→ **Exercise instructions**
Count the lines below that contain the string "series", with uppercase and lowercase treated as different. Give only the number.

→ **Data**
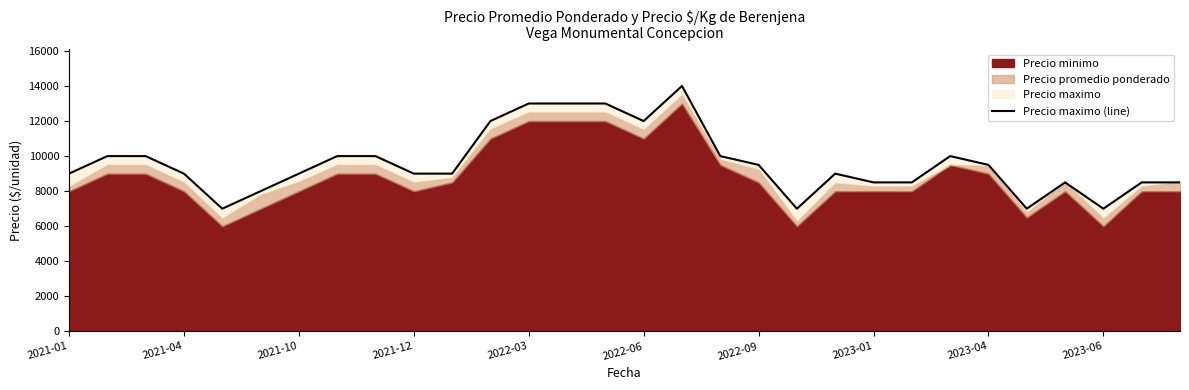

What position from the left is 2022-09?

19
--
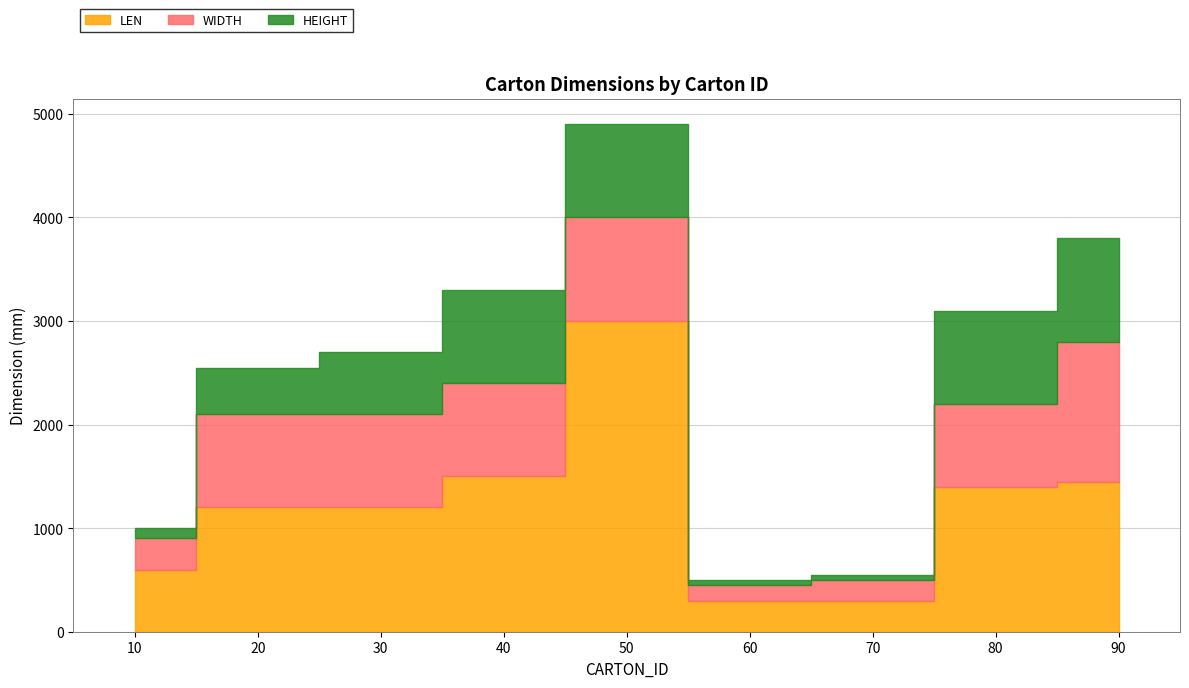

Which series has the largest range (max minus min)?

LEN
* * *
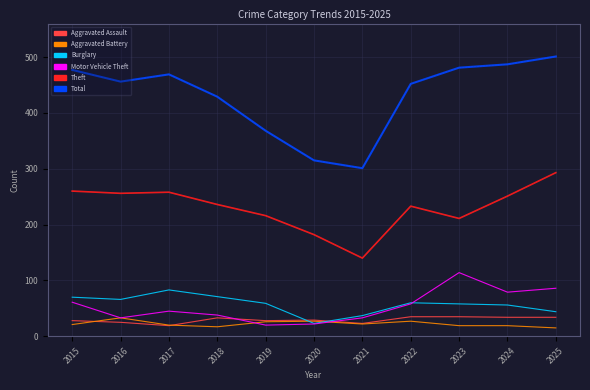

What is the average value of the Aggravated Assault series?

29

→ **Your solution**
2